▶ [DOCUMENT EXTRACT]
A "conservative progressive" in his own words, Tumulty was a proponent of women's suffrage and World War I-era censorship. He supported A. Mitchell Palmer's deportation of communist aliens in 1919. Wilson's absence from active-day-to-day executive leadership in 1919-1920 during the negotiations at Versailles, and his later stroke and illness meant that a significant share of the work of the White House had to be completed by Tumulty and Edith Wilson, who continued to lobby against Tumulty. Tumulty's support of Palmer and of U.S. presidential candidate James M. Cox ultimately led to his final break with Wilson.

In his approach to politics, Tumulty was a believer in the power of the state to tackle inequities in American society. In June 1919, for instance, Tumulty recommended to Wilson that he call on Congress to adopt reforms that met the needs of working people, including establishing a federal employment agency, federal housing, old-age pensions, a federal minimum wage, equal pay, a profit-sharing plan, and health insurance. Wilson failed, however, to encourage Congress to enact the measures Tumulty recommended, although nearly all of his proposals would eventually be realized under the New Deal program of future U.S. president Franklin Delano Roosevelt.

▶ [EXERCISES]
- a) Reproduce the passage on Tumulty word for word, beginning at "In his approach" and stopping after "Franklin Delano Roosevelt.".
- b) Answer these questions from the passage on Tumulty:
(i) In what year did A. Mitchell Palmer deport communist aliens with Tumulty's support?
(ii) Support for which U.S. presidential candidate, along with support for Palmer, led to Tumulty's final break with Wilson?
(iii) Under what program were nearly all of Tumulty's June 1919 proposals eventually realized?

▶ [DATA SEGMENT]
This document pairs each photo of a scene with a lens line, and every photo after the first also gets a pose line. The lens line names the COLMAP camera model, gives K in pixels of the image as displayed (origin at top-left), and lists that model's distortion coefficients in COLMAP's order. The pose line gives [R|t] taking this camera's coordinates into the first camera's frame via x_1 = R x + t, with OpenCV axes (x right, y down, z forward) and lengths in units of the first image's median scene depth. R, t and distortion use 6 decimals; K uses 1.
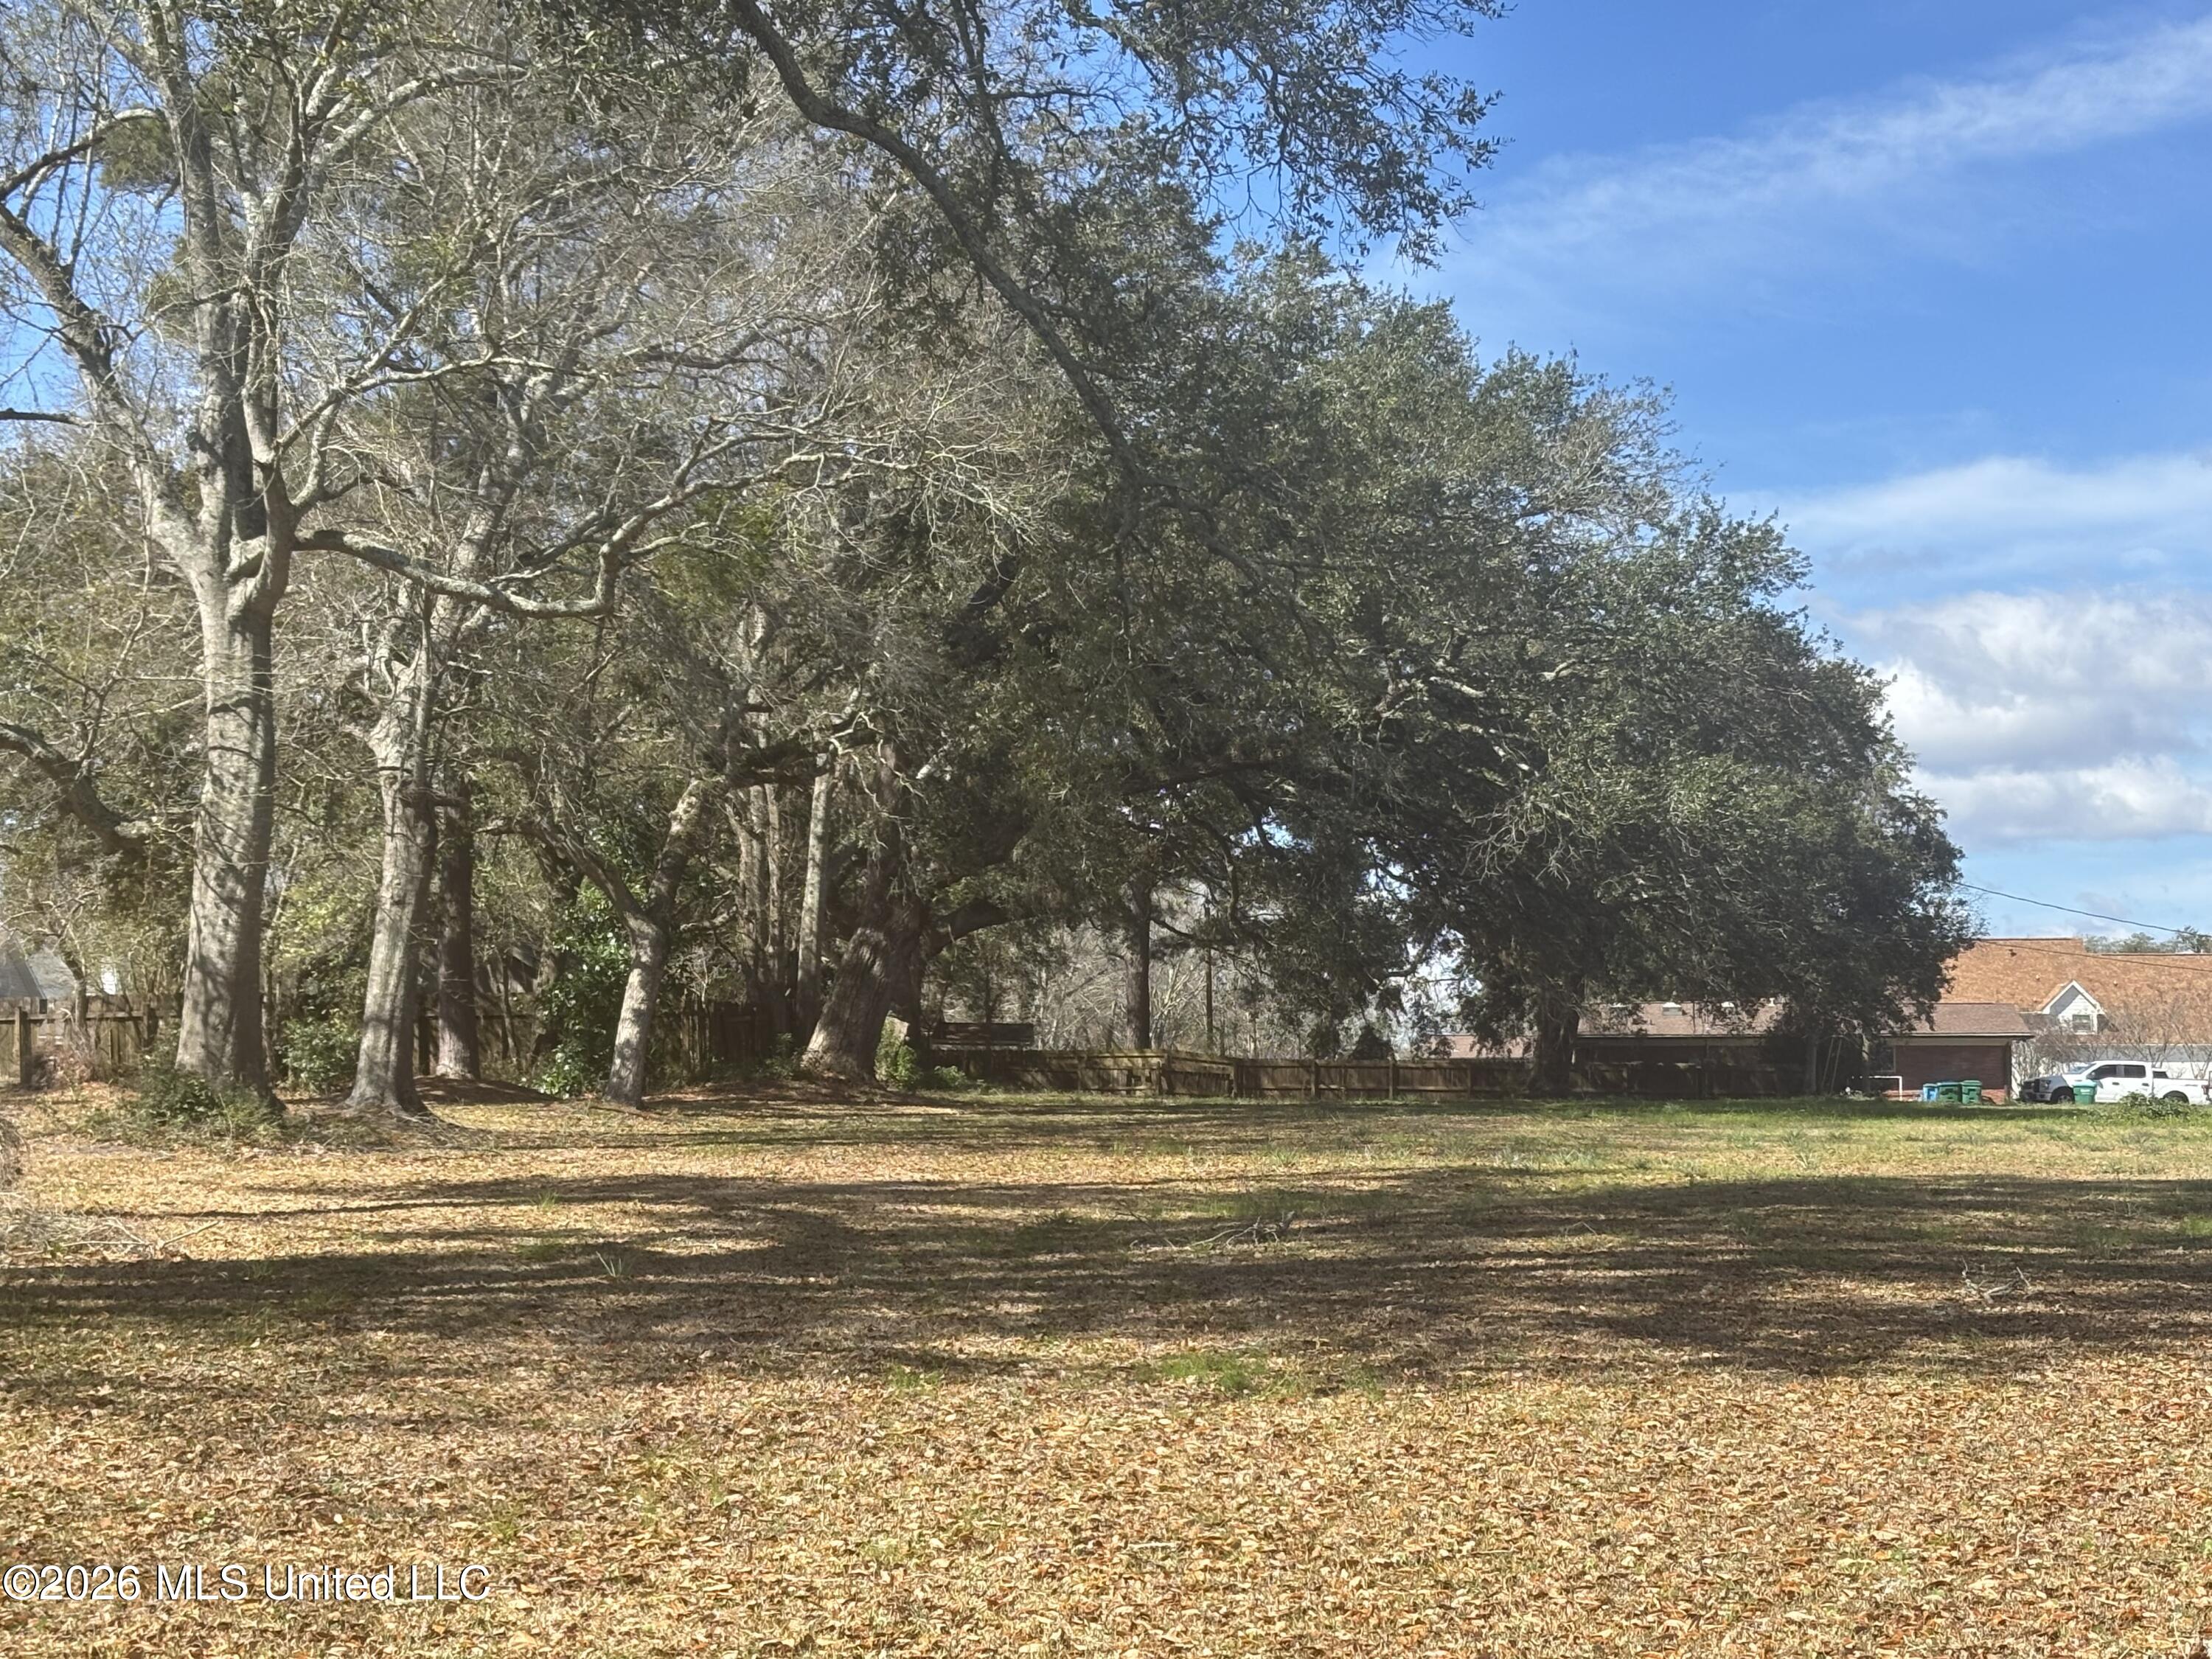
lens RADIAL K [[3831.8, 0, 1105.2], [0, 3831.8, 828.9], [0, 0, 1]] dist [-0.011302, 0.000000]
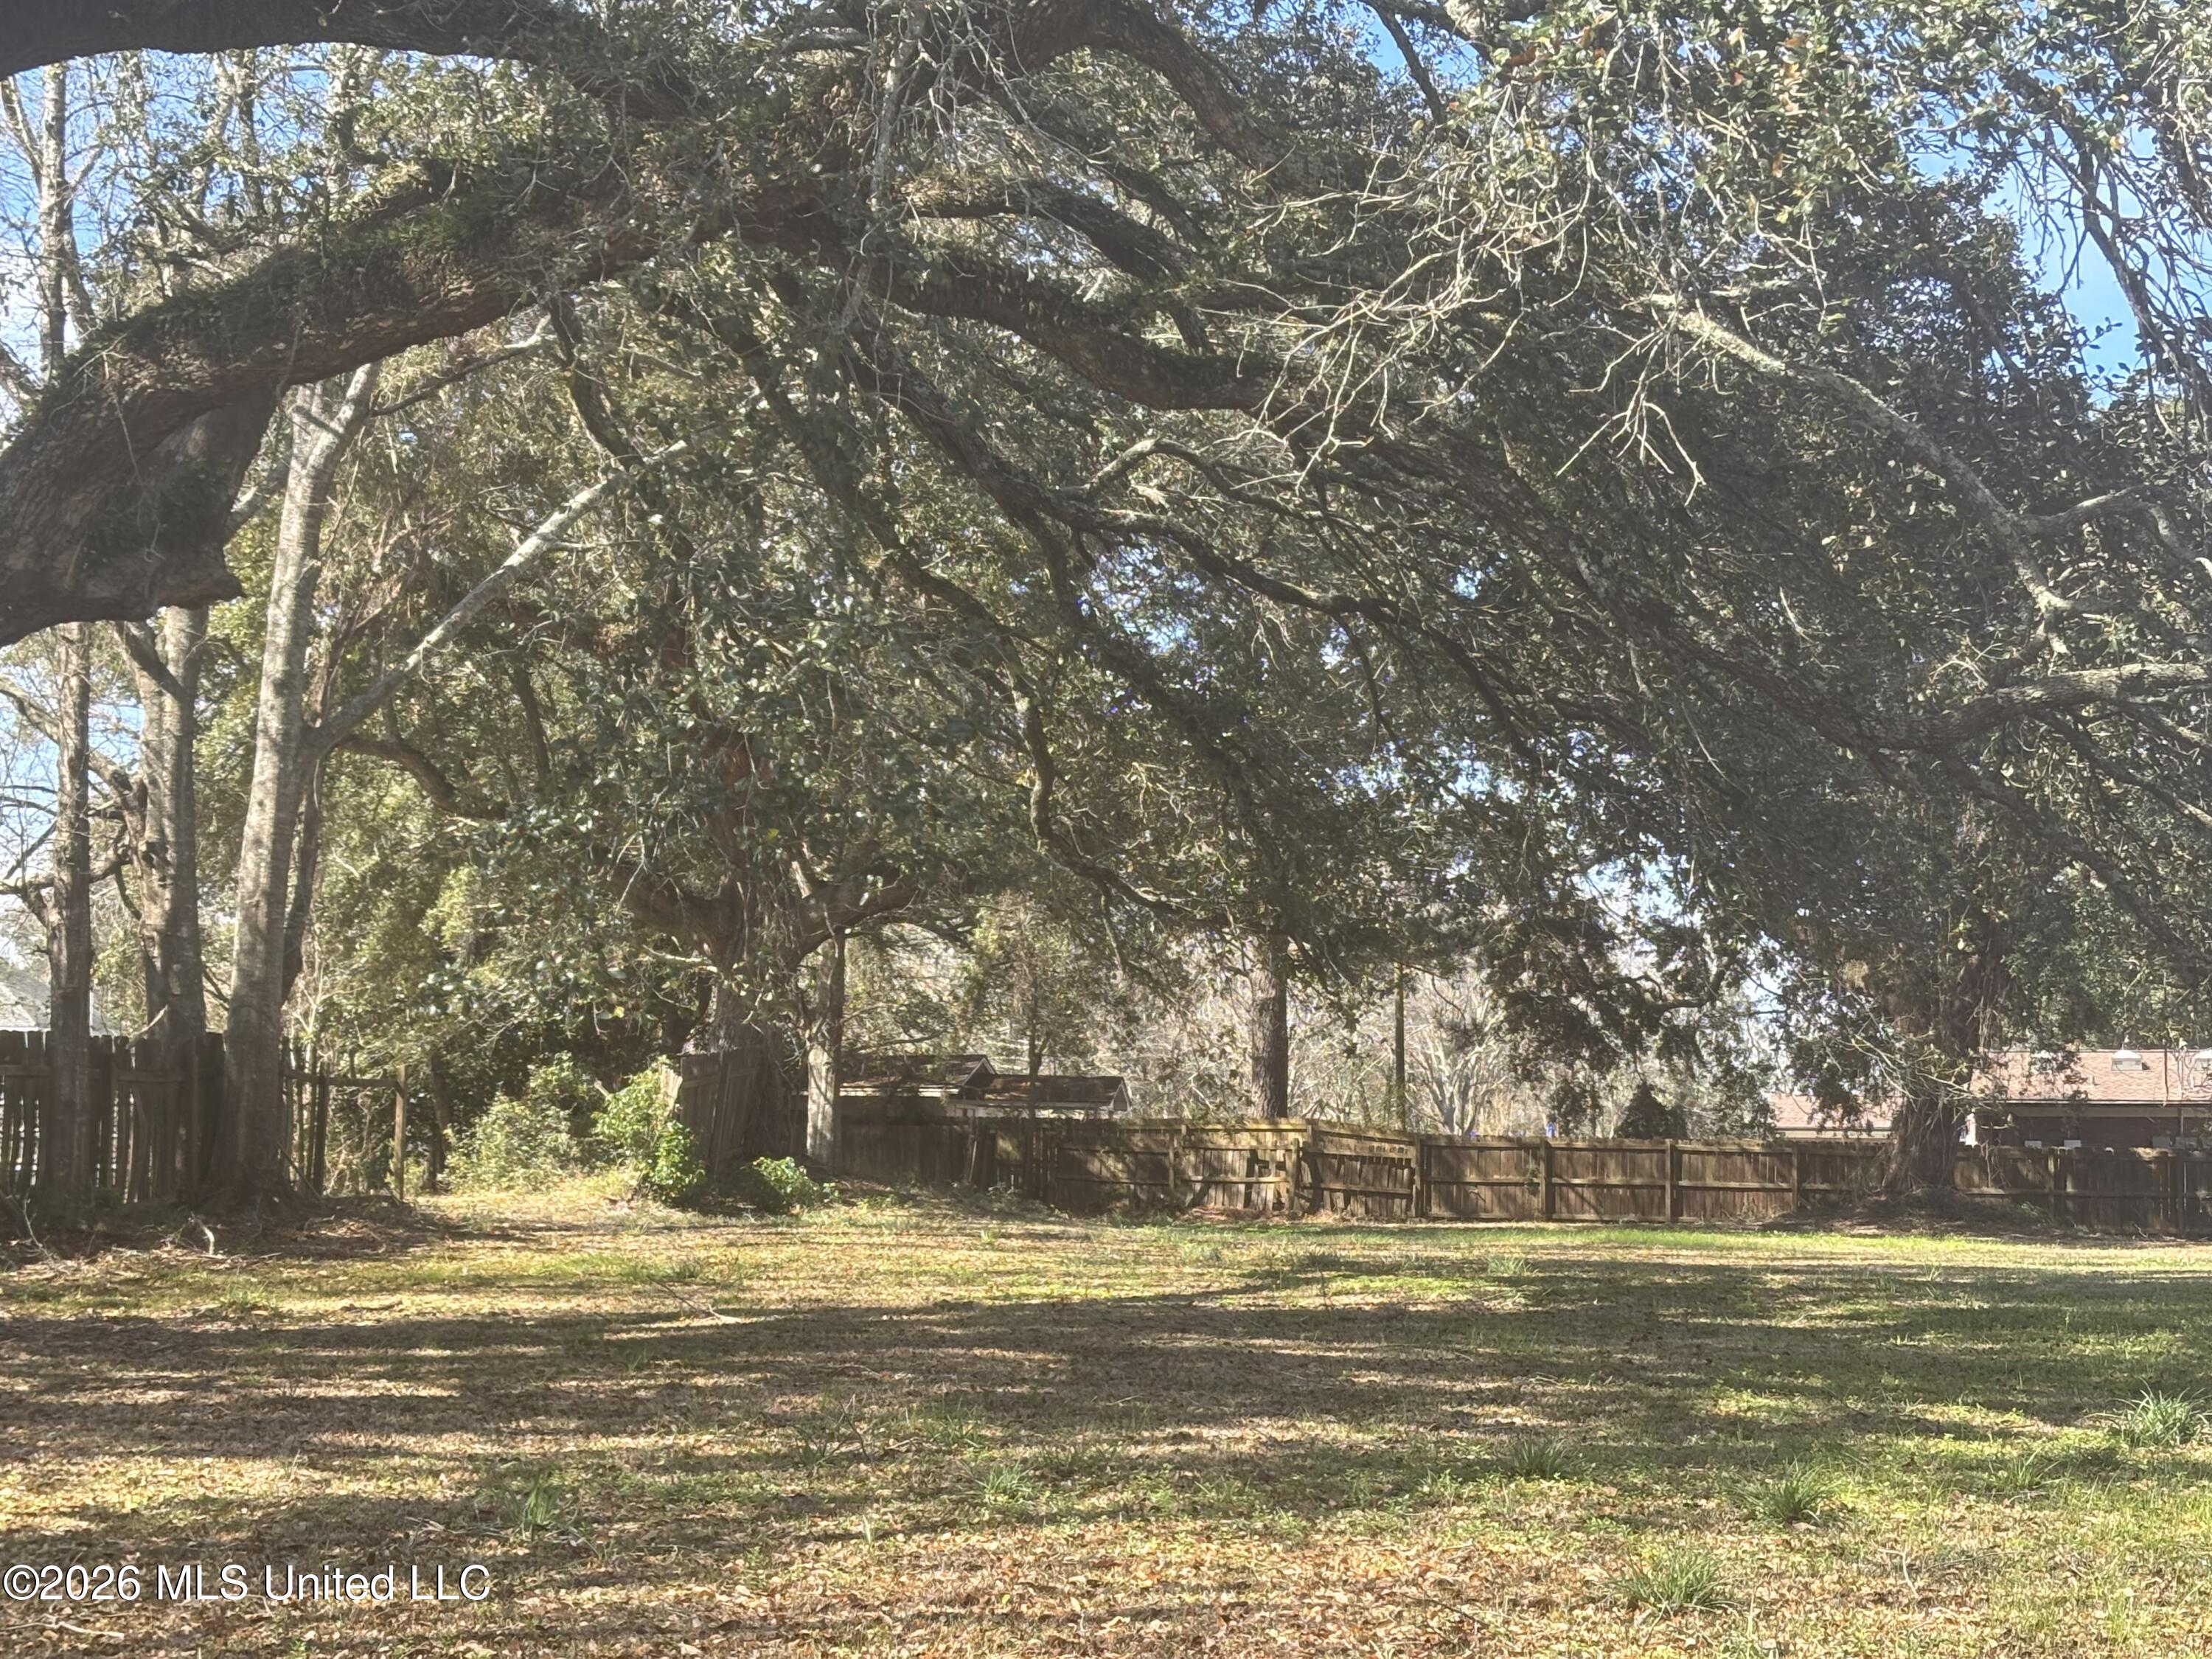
lens RADIAL K [[3831.8, 0, 1107.1], [0, 3831.8, 831.4], [0, 0, 1]] dist [-0.011302, 0.000000]
pose [[0.994153, 0.000329, -0.107981, 0.048655], [-0.001430, 0.999948, -0.010119, 0.015860], [0.107972, 0.010214, 0.994101, 0.353194]]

▶ [COMPLETED EXERCISE]
- a)
In his approach to politics, Tumulty was a believer in the power of the state to tackle inequities in American society. In June 1919, for instance, Tumulty recommended to Wilson that he call on Congress to adopt reforms that met the needs of working people, including establishing a federal employment agency, federal housing, old-age pensions, a federal minimum wage, equal pay, a profit-sharing plan, and health insurance. Wilson failed, however, to encourage Congress to enact the measures Tumulty recommended, although nearly all of his proposals would eventually be realized under the New Deal program of future U.S. president Franklin Delano Roosevelt.

- b)
(i) 1919
(ii) James M. Cox
(iii) The New Deal program of Franklin Delano Roosevelt